I’m trying to write a python script to validate meshes to be clean before they are exported to Unity. This validating is for non-manifold edges, faces, verts and edges with Zero length.

I believe I have the non-manifold covered with cmds.polyInfo() but struggle to find a command for edges with Zero Length. This would be the same function within Maya’s cleanup options tool. Any suggestion would be appreciated.

Here’s a sample using Maya Api 2.0 in Python. Just swap out ‘pCube1’ for whatever mesh you want to test and set the min_length to 0.0 or some small number if you want to catch tiny edges as well.

import maya.api.OpenMaya as om2
zero_length_edges = om2.MSelectionList()
min_length = 0.1
sel = om2.MGlobal.getSelectionListByName('pCube1')
component = sel.getComponent(0)
itr_mesh = om2.MItMeshEdge(*component)
while not itr_mesh.isDone():
if itr_mesh.length() <= min_length:
zero_length_edges.add((component[0], itr_mesh.currentItem()))
itr_mesh.next()
# Select Edges with Zero Length
om2.MGlobal.setActiveSelectionList(zero_length_edges)

I’ve always found relying on Maya just doing this for you was way faster than calculating it myself through Python, you could use maya’s polySelectConstraint for that. Maybe the speed is different now in more recent versions of Maya with the Python 2.0 API. Using polySelectConstraint is a bit annoying since it requires you to make the active selection, etc. instead of just returning a list of the invalid edges so I’ve wrapped polySelectConstraint in a way so that you can pass it the same arguments but have it just return the resulting selection. Still for massive polycounts that would be only 0.1s at most where the Python API iterating would just be massively slow for those cases.

It’s used for example here to get zero length edges with the implementation of polyConstraint here. As you can see the implementation has some workarounds to avoid it being slow (like being in the Scale tool is slower than being in the Select tool when making huge component selections with the select constraints.)

The benefit to this implementation is that you could use it for any of the polySelectConstraint capabilities if you need that, like listing all NGONs.

However, if you only want to know whether there are any zero length edges instead of finding all of them it can of course be much more optimal by iterating like in Narwhal’s code so you can break the loop directly as soon as you have found any zero length edge.

Agree, any time you can leverage maya’s built in functionality that is not py/mel based, you will get much better results. Especially if those commands can batch process a bunch of data in a single call.
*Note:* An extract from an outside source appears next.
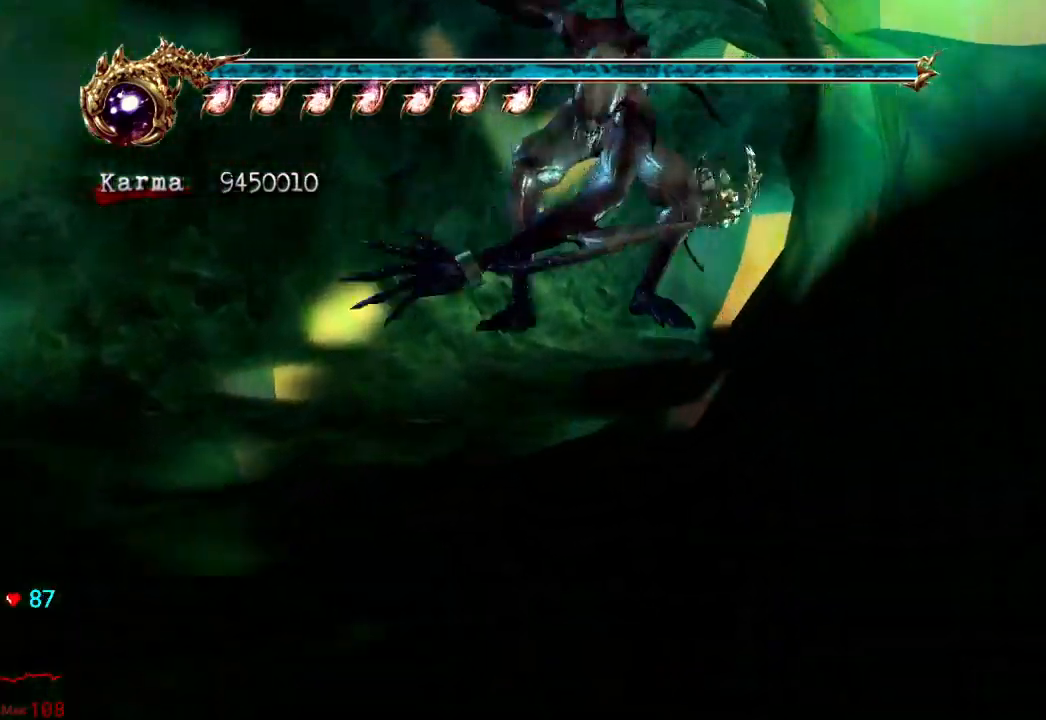
{"buttons": ["L2"], "left_stick": "up-right", "right_stick": "center", "events": [[167, "L2", "down"], [300, "A", "down"], [450, "A", "up"]]}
Oh, I totally agree! Anytime you can leverage and internal command it’s probably going to be way faster than iterating through python. I did run a test on a 2 million polygon sphere, if you are looking to just detect zero length edges (not add them to a selection) it takes 0.77 seconds to run this. Adding all of them to selection is slower, 18+ seconds.

I’ve always used maya.cmds for my tools. I’ve put off learn api due to the steep learning curve, but seeing the feed back. It seems it’s the way forward.

I’m going to tackle this with the api approach and may use some maya.cmds to fill in the loose ends such as selecting all meshes within the scene to validate. That’s if I cant do it with api first.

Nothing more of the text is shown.